We can imagine that on the feast day, festival goers would remember the folk traditions about shoes that would have been animated during the feast. Henry Ellis and John Brand, in their book Observations on Popular Antiquities Chiefly Illustrating the Origin of Our Vulgar Customs, Ceremonies, and Superstitions, discuss how putting on the right sock and shoe first each day, before the left, was considered good luck. Breaking a shoelace was considered a very bad omen and a person was encouraged to remain at home on such a day. One of Shakespeare’s contemporaries, Ben Jonson, remarks that after a man is promoted you were to throw an old shoe over his head to congratulate him.


Plays That Mention St. Crispin and Shoemakers


While we can do our best to recreate the general celebration of St. Crispin’s Day, we can also look at literary sources to see what the day may have meant to the average leather worker or cobbler. For that, we will turn to William Shakespeare and Thomas Dekker.


Continuing with Shakespeare’s Henry V, the pivotal battle against the French takes place on Crispin’s Day. In the play the Earl of Westmoreland, knowing the English army is outnumbered by the French before the Battle of Agincourt, cries out in despair:


"O that we now had here

But one ten thousand of those men in England

That do no work to-day!" (IV iv 17-19)


What might these lines tell us about the celebrations on 25 October?


It likely means that not only did shoemakers and repairers have the day off—they were a

sizeable portion of the workforce in fifteenth-century England.


The king then strides on stage and assures anyone who listens that a veteran of the battle will “rouse him at the name of Crispian.” We may extrapolate from this that the Feast of St.
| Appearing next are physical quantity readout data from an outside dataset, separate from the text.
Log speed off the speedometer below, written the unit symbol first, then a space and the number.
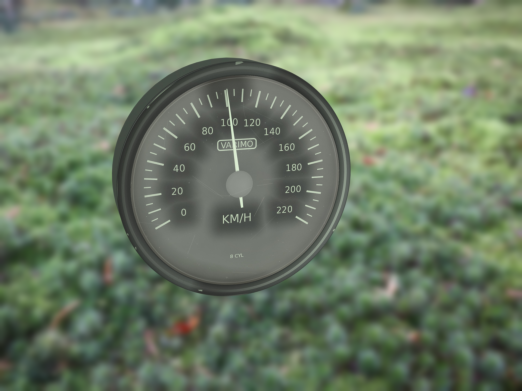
km/h 100
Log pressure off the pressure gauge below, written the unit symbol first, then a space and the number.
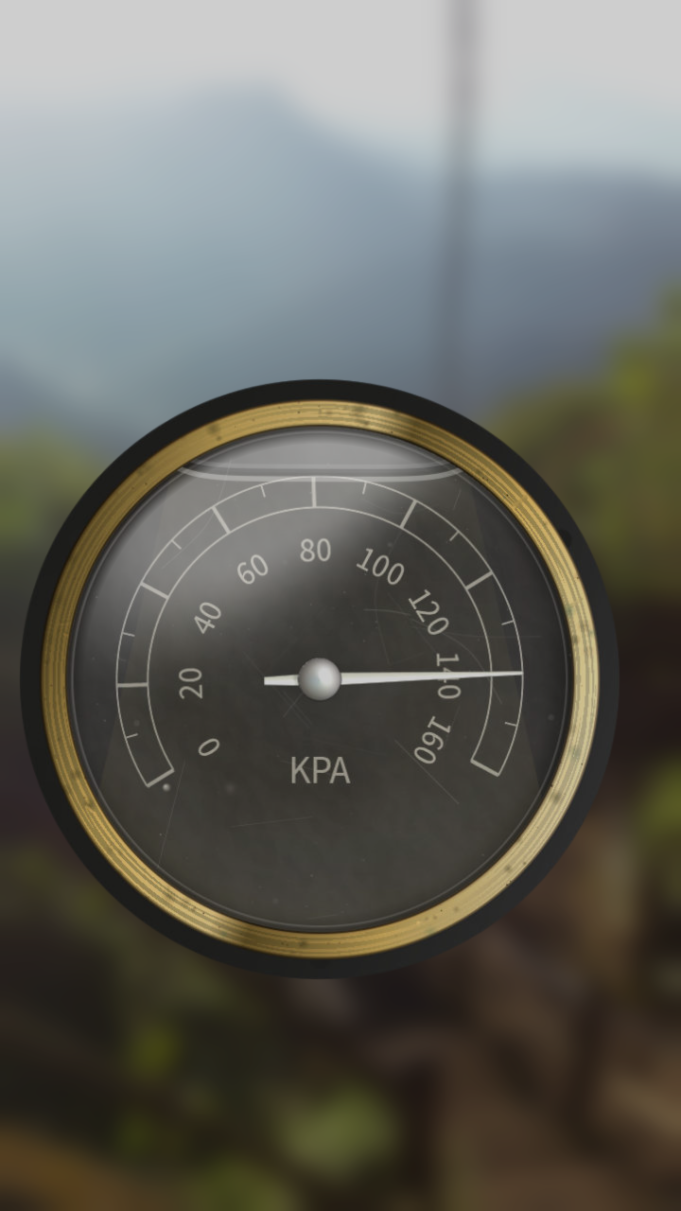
kPa 140
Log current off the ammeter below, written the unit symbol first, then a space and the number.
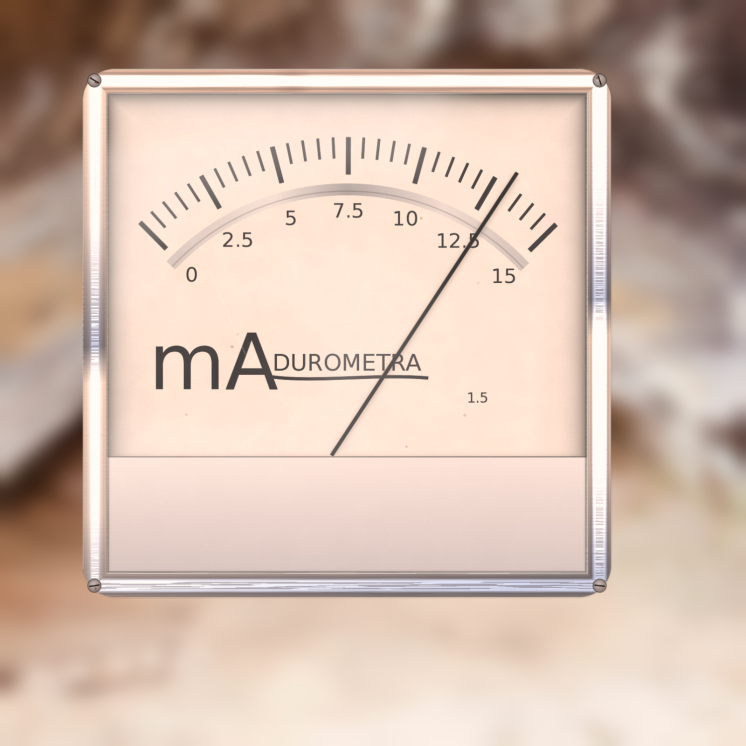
mA 13
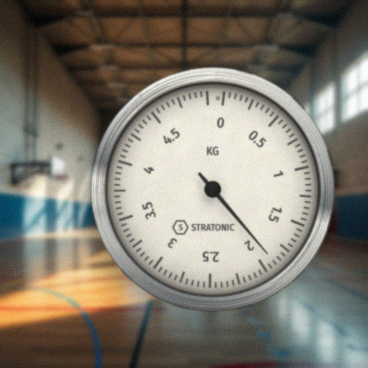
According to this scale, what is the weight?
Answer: 1.9 kg
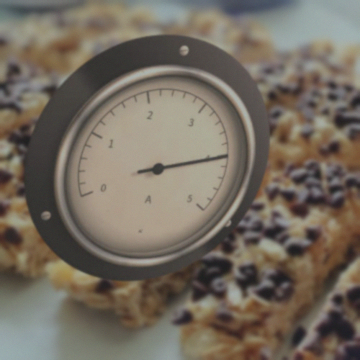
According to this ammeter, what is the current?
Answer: 4 A
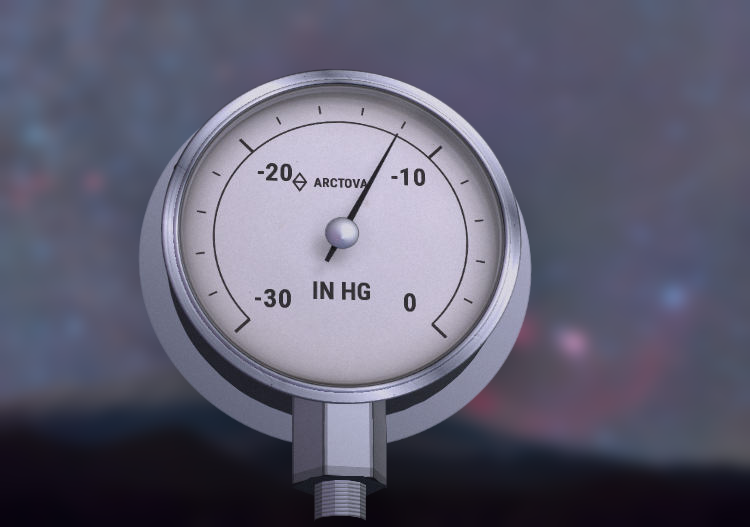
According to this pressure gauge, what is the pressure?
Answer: -12 inHg
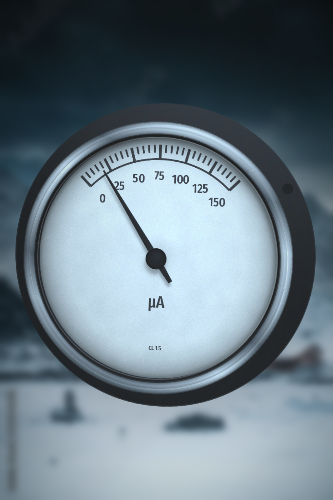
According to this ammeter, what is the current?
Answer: 20 µA
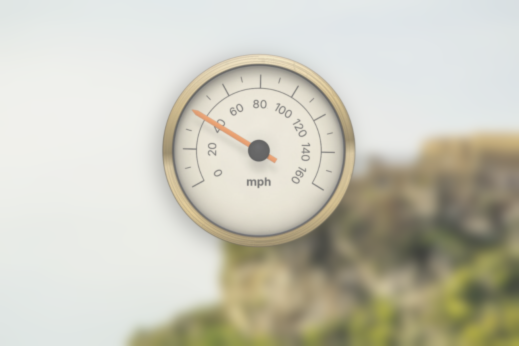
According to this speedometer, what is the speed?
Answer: 40 mph
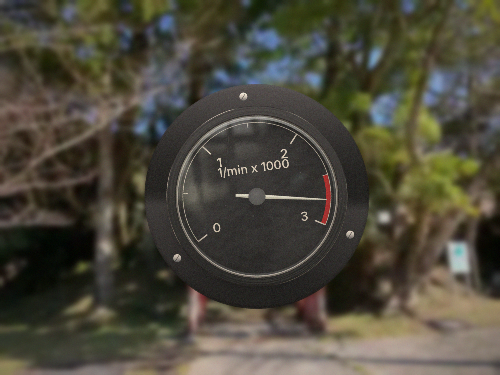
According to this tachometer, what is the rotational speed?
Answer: 2750 rpm
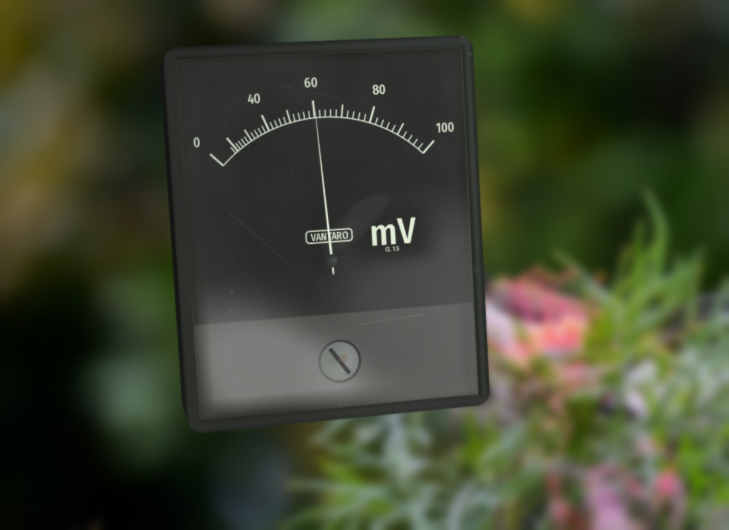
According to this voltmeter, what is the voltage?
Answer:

Crispin was a yearly holiday people spoke of regularly. Perhaps not just the holiday, but whenever they had shoes made or repaired or perhaps even in their local parish churches that had Shoemaker’s Guild chapels. A Sunday trip to mass could catch anyone with a thriving local guild passing a statue like this one.



While Shakespeare indicates there may have been great civic and professional pride to be a member of the shoemaker’s guild, the record outside of the speech is sparse on how the guildmembers and their families would have celebrated the festival of their patron saint.


Shoemaker’s Holiday


Shakespeare was not alone in memorializing shoemakers and their celebrations.The same year Shakespeare was staging Henry V, one of his contemporaries, Thomas Dekker, wrote an entire play about it—The Shoemaker’s Holiday.

Folger Library STC 6523

Given its title, we should expect this play to be rich in details about shoemakers and their celebrations at the end of the sixteenth century.


Surprisingly, Dekker’s play does not mention St. Crispin once.


He mentions St. Faith, St. Paul and since a major character is the Earl of Lincoln, St. Hugh.


What can hear in this loud silence?


First, is perhaps that working-class shoemaker’s guild members were not possessed of sufficient literacy to commemorate their patron saint’s feast customs.


Next, with a calendar full of saint’s days, these minor saints went underappreciated in the festival year.


And finally, it is likely with the Reformation and all the religious reform that followed, the

celebration of St. Crispin, despite Henry V’s prediction, did not continue until the ending of the world.